▶ _CONSEGNA_: Prosegua l'estratto sul debutto di diMartedì a La7, riprendendo subito dopo l'ultima frase riportata.

▶ _ESTRATTO_:
▼

Parole d'ordine: calma e tranquillità. A La7 non ci sono né panico né il tutti contro tutti di cui si vocifera. La versione ufficiale è questa. Si lavora tranquilli. Il campionato è appena iniziato e non si licenzia l'allenatore dopo la prima sconfitta, seppur clamorosa. Il 3,46 per cento di share (755mila telespettatori) fatto registrare da diMartedì di Giovanni Floris corrisponde a meno di un terzo dell'11,76 (2 milioni 503mila spettatori) conquistato da Ballarò di Massimo Giannini. Però, ci si rimbocca le maniche e si lavora per raddrizzare la baracca.
Sarà così. Sarà tutto vero. Tuttavia filtrano a ripetizione spifferi sul pessimo umore di Cairo. C'è chi lo dà furibondo. Chi contrariato. Chi furioso. Questione di sfumature e di sinonimi. La sostanza è che la gestione della vicenda Floris è una sequela di svarioni che all'editore non sono sfuggiti. Innanzitutto: la partenza con una settimana di anticipo di diciannovEquaranta ha sgonfiato l'attesa per l'esordio di diMartedì . Un errore strategico colossale. Poi la qualità del talk show, l'assenza di novità nelle formule e nei linguaggi, una certa abitudinarietà degli ospiti, i problemi tecnici e l'audio difettoso nell'intervista a Eugenio Scalfari. Se produci il format all'esterno, devi fornirlo chiavi in mano perfetto. Altrimenti... Il bersaglio delle critiche di Cairo sarebbe Beppe Caschetto, agente di Floris e produttore con la sua ITC 2000 di entrambi i programmi, per giunta profumatamente pagati. A cominciare dal conduttore stesso, 4 milioni in tre anni, magari con tanto di bonus legati all'audience. In caso di flop come la mettiamo? Secondo le malelingue, male. Malissimo. «Come si è già ripetutamente visto in questo primo anno, Cairo è uno tosto sui soldi», sibila qualcuno. Potrebbe pretendere di rivedere gli accordi contrattuali.

▲

▶ _VOCI FORNITE_:
▼

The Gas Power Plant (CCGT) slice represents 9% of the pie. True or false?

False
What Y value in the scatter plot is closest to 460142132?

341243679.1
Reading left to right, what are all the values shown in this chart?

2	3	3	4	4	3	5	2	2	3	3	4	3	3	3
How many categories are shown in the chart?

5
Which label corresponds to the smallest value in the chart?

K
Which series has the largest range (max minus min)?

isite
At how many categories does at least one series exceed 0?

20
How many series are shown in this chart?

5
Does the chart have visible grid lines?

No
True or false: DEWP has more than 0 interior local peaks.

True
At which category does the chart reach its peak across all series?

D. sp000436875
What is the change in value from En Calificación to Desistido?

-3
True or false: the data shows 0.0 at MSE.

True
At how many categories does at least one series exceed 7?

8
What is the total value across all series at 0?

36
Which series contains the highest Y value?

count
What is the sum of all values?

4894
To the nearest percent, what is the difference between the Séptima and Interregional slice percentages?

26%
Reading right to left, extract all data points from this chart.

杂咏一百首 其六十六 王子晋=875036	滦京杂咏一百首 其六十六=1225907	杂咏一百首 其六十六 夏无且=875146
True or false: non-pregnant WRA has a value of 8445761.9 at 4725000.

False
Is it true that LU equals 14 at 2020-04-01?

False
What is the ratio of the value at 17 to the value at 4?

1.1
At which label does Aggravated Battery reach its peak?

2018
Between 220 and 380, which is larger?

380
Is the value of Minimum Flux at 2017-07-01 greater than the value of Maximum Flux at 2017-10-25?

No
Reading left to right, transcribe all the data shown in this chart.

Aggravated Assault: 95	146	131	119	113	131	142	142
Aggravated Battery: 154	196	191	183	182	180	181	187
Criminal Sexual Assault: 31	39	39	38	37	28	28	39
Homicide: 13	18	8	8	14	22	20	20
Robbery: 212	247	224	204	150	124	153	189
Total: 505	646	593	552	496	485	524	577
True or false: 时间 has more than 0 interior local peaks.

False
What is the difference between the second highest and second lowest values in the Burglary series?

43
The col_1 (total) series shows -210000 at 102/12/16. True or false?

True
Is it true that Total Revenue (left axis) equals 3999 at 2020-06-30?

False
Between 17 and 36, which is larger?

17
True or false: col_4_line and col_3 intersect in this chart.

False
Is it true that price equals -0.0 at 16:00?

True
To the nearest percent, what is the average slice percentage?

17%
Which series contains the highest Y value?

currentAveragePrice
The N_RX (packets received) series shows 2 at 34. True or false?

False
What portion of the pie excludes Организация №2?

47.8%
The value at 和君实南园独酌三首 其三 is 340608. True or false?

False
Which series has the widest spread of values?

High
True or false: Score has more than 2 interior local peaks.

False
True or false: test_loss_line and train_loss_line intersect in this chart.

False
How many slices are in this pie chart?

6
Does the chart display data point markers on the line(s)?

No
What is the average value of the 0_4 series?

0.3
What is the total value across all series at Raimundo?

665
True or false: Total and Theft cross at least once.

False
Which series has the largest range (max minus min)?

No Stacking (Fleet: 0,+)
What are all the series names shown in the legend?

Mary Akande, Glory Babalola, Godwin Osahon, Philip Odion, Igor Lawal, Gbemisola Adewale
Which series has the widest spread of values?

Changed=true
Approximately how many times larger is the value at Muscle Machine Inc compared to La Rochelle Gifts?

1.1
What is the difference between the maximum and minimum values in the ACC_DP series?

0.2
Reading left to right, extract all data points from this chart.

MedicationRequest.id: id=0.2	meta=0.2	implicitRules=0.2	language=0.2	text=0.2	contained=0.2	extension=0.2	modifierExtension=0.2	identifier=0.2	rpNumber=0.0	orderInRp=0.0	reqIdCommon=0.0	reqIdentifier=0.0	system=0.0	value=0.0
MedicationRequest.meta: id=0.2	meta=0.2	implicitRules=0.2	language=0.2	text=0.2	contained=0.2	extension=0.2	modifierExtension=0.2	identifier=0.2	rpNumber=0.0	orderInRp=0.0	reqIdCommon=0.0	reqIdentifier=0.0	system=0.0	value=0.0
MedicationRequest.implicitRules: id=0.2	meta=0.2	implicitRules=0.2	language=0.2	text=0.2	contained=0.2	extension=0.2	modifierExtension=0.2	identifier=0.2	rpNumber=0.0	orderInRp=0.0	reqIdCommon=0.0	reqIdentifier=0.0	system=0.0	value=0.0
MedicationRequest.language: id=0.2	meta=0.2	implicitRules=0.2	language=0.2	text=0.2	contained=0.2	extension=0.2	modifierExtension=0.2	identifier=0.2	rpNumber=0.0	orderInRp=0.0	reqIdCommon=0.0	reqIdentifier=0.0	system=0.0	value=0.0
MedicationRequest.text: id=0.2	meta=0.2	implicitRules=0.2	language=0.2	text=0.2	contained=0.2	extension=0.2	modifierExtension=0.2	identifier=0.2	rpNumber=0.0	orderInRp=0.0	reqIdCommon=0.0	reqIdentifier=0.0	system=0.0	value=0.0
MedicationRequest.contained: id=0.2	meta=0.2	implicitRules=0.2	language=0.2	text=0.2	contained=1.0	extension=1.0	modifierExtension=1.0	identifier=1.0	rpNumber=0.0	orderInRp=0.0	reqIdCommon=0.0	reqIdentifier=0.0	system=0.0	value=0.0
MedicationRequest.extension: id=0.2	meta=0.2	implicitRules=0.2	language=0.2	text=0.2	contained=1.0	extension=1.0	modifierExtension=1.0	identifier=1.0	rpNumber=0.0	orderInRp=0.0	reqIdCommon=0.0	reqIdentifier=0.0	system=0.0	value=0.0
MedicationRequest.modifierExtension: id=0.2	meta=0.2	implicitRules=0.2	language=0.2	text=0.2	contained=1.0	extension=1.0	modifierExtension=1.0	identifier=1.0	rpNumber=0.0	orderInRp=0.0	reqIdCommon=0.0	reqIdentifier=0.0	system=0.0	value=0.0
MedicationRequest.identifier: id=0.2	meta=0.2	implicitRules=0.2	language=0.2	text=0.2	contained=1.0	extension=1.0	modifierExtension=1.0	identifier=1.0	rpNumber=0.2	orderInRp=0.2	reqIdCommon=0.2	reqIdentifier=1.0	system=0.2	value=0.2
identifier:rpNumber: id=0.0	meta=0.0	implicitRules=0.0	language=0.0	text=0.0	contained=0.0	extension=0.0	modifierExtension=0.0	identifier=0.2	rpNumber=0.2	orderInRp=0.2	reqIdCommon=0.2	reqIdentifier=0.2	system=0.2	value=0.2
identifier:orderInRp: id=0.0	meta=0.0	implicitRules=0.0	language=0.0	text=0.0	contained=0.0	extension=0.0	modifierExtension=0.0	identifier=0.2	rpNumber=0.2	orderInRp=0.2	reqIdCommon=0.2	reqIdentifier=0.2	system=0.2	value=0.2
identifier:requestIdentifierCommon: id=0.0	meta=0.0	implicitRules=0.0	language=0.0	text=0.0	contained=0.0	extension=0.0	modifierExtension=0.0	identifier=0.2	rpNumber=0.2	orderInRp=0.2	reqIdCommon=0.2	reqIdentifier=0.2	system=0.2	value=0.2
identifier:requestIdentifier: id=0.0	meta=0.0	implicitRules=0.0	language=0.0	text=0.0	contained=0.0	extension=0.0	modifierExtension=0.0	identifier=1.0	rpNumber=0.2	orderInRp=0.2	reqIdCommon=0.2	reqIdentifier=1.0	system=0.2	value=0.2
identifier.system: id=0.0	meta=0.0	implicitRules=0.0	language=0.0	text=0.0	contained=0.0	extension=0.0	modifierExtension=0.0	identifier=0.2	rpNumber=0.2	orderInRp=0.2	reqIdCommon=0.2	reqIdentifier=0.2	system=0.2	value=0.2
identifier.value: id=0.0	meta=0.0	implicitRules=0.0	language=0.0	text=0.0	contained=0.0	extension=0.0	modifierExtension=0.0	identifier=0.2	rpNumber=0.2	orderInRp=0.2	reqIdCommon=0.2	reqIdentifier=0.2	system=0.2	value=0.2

▲

▶ _SVOLGIMENTO_:
Qualcun altro si appella a considerazioni strutturali. I talk show costano poco. E tutte le volte che La7 ha provato a sperimentare generi diversi dall'informazione è stato un flop. Perciò, «diamo tempo a Floris. Aspettiamo che il campionato entri nel vivo e la politica si svegli», auspica una voce autorevole. Ma chissà se Cairo avrà la pazienza necessaria. Il malumore serpeggia nelle redazioni. Dopo l'addio di Paolo Ruffini, fine aprile scorso, Cairo non ha ancora nominato un nuovo direttore. E in una rete affollata di conduttori e primedonne diventa difficile stabilire gerarchie e priorità.
A complicare ulteriormente la situazione ci si è messa anche la sfortuna dell'indisposizione di Lilli Gruber. La concomitanza con l'esordio di diMartedì ha dato la stura a una serie di supposizioni. Anche perché il malore della conduttrice si è palesato proprio la sera in cui Floris aveva ospitato nel suo preserale il ministro dell'Istruzione Stefania Giannini. Secondo i beninformati un accordo con Cairo e tra Giovanni e Lilli, seguiti dallo stesso agente, aveva stabilito che i politici sarebbero stati esclusiva di Otto e mezzo , mentre diciannovEquaranta avrebbe avuto carta bianca su opinionisti e grandi firme. Secondo questa ricostruzione, l'ospitata della ministra rappresentava una violazione di quell'accordo. Proprio la sera di lunedì, inoltre, Lilli avrebbe intervistato Floris per lanciare diMartedì . Invece, è saltato tutto. Coincidenze maligne: in cinque anni mai la Gruber aveva marcato visita una volta. E dunque... Invece, ha dichiarato Mentana, «ogni dietrologia diversa da quella dell'indisposizione» è da rigettare. Il suo malessere è reale e forse non di rapidissima guarigione. Al punto che si è pensato alla sostituzione con un Faccia a Faccia condotto dallo stesso Mentana. In attesa, secondo Dagospia , di spostare lo stesso Floris dopo il tg. Insomma, una quadra complessa.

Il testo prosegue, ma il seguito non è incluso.